I’ve been working on back summersaults on the trampoline for several years, doing them in safety lines. Lately, my coach has told me that I’m getting close to where I can take them out of safety lines.
It’s not the first time I’ve been here.
Each time he tells me that I’m close to taking them out of lines, I panic.
Even though I’ve been working on this skill for years, and even though I’ve done hundreds (if not thousands) of repetitions, I still can’t wrap my head around how I actually initiate the trick.
I don’t cognitively understand how my body is doing what is doing. All I know is that I bounce up, and somehow I initiate a backward rotation. When I see the trampoline, that’s my cue to open.
In my mind, I have tried to slow it down and follow my body as it goes through the movement, but I seem to lose the thread until it’s time to open and land.
My trampoline coach insists he is not doing anything with the safety lines to help me initiate the rotation.
I am already doing the trick on my own.
Even if my mind doesn’t quite understand what is happening and “how it works,” my body knows what it’s doing.
It’s up to me to trust my body to do what it knows, and to keep my mind out of the way.
This isn’t only about the back summersaults.
The False Belief in the Power of the Mind Over the Body
As a child and young adult, I was conditioned to believe that my mind was the most powerful part of me. Parents and teachers taught me to trust rationale and logic over the wisdom of the body.
Perhaps because of this conditioning, I developed a curiosity (and possibly a compulsion) to understand “how things work.”
I learned to value what my mind “knows” over what my body knows.
This is the product of a culture that values what seems logical and rational over what appears to be intuitive and embodied.
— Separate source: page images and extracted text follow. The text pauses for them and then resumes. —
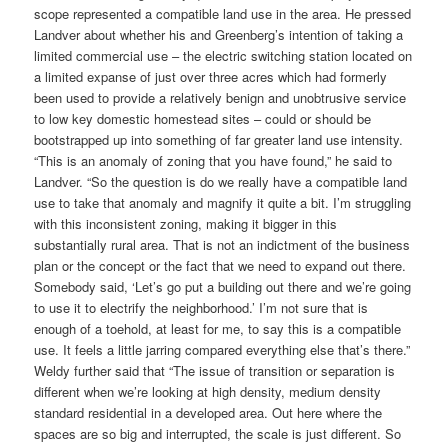
scope represented a compatible land use in the area. He pressed
Landver about whether his and Greenberg’s intention of taking a
limited commercial use – the electric switching station located on
a limited expanse of just over three acres which had formerly
been used to provide a relatively benign and unobtrusive service
to low key domestic homestead sites – could or should be
bootstrapped up into something of far greater land use intensity.
“This is an anomaly of zoning that you have found,” he said to
Landver. “So the question is do we really have a compatible land
use to take that anomaly and magnify it quite a bit. I’m struggling
with this inconsistent zoning, making it bigger in this
substantially rural area. That is not an indictment of the business
plan or the concept or the fact that we need to expand out there.
Somebody said, ‘Let’s go put a building out there and we’re going
to use it to electrify the neighborhood.’ I’m not sure that is
enough of a toehold, at least for me, to say this is a compatible
use. It feels a little jarring compared everything else that’s there.”
Weldy further said that “The issue of transition or separation is
different when we’re looking at high density, medium density
standard residential in a developed area. Out here where the
spaces are so big and interrupted, the scale is just different. So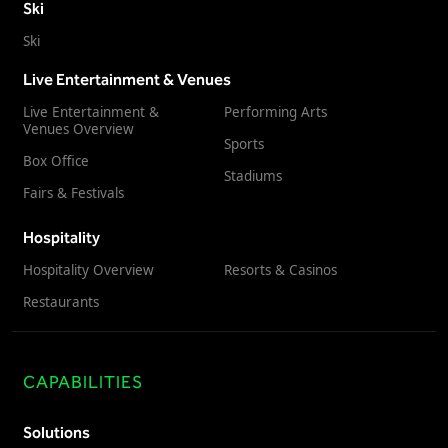
Ski
Ski
Live Entertainment & Venues
Live Entertainment &
Performing Arts
Venues Overview
Sports
Box Office
Stadiums
Fairs & Festivals
Hospitality
Hospitality Overview
Resorts & Casinos
Restaurants
CAPABILITIES
Solutions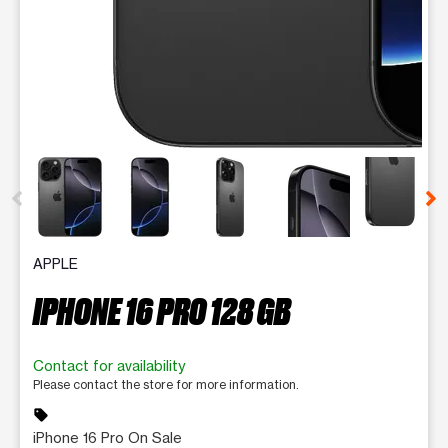
This carousel contains a column of small thumbnails. Selecting 
APPLE
IPHONE 16 PRO 128 GB
Contact for availability
Please contact the store for more information.
sell
iPhone 16 Pro On Sale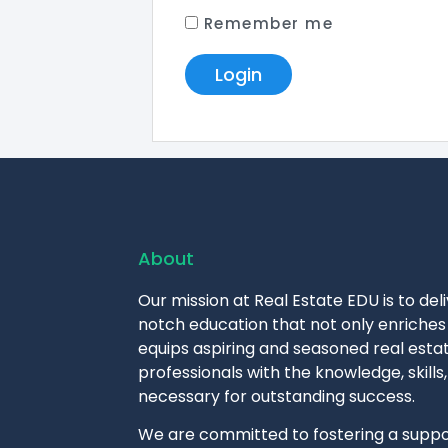
Remember me
About
Our mission at Real Estate EDU is to del
notch education that not only enriches 
equips aspiring and seasoned real esta
professionals with the knowledge, skills,
necessary for outstanding success.
We are committed to fostering a suppo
I’ve seen in myself and others how often this conditioning can cause us interfere in our natural process and get stuck in overthinking, analysis paralysis, and indecision.
The thing that is most often in our way is not that we don’t understand how something works; it’s that we believe that this understanding will somehow help us take better actions.
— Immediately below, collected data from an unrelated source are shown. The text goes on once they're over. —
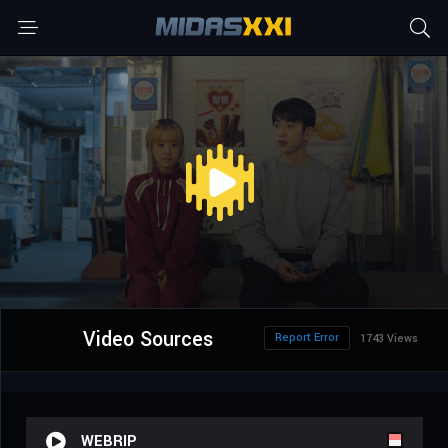
Video Sources
Report Error
1743 Views
WEBRIP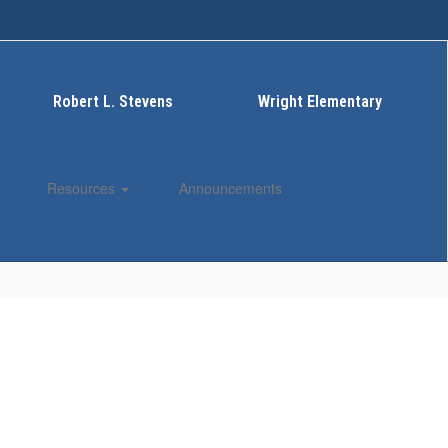
Robert L. Stevens
Wright Elementary
Resources
Announcements
Enroll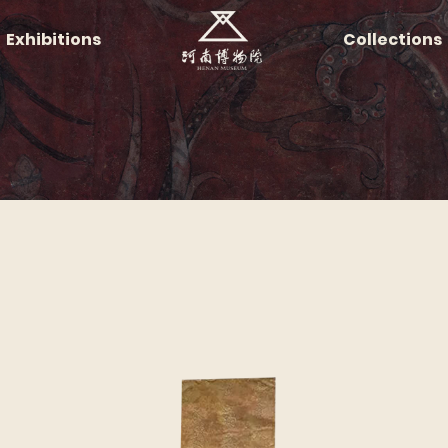
Exhibitions
Collections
Understanding “How it Works” is Irrelevant
Although it can be helpful to understand “how things work,” cognitive understanding doesn’t necessarily lead to taking better actions. In fact, as I’ve seen in myself and clients, it often can be the barrier to taking any action at all.
On the flip side, we work every day with systems that we don’t fully understand.
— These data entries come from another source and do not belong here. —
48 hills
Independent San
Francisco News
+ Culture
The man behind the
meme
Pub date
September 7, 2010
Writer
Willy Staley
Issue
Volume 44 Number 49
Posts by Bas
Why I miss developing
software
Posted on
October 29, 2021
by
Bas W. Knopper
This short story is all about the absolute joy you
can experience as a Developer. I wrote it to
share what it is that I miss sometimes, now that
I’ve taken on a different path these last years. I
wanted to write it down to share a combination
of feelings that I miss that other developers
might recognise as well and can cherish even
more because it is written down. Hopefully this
Every day, we use technologies and tools without fully understanding how they work.
- Do you understand every aspect of how your car operates when you get into the vehicle to drive it?
- Can you explain exactly what’s happening in your computer when you use it?
- Can you detail the exact mechanism by which your oven cooks your food?
Yet we don’t stop using things just because we don’t fully understand them. You still drive, you use your computer, you cook your food.
Scientists have been studying the body for thousands of years, and many diseases and illnesses are still a mystery. They still are figuring out how the brain works and how it directs movement in the body.
That doesn’t stop us from moving and using our bodies.
The missing link that keeps us stuck is not that we don’t understand the mechanics. It’s that we don’t trust the system even when it shows us the results on a consistent basis.
The Conditions for Moving Forward
At some point soon, I’ll take off the safety lines for the back summersaults.
That point won’t come when I’ve finally “wrapped my head around how it works,” but when I’ve decided to trust that my body holds an intelligence far superior to the intelligence of my mind.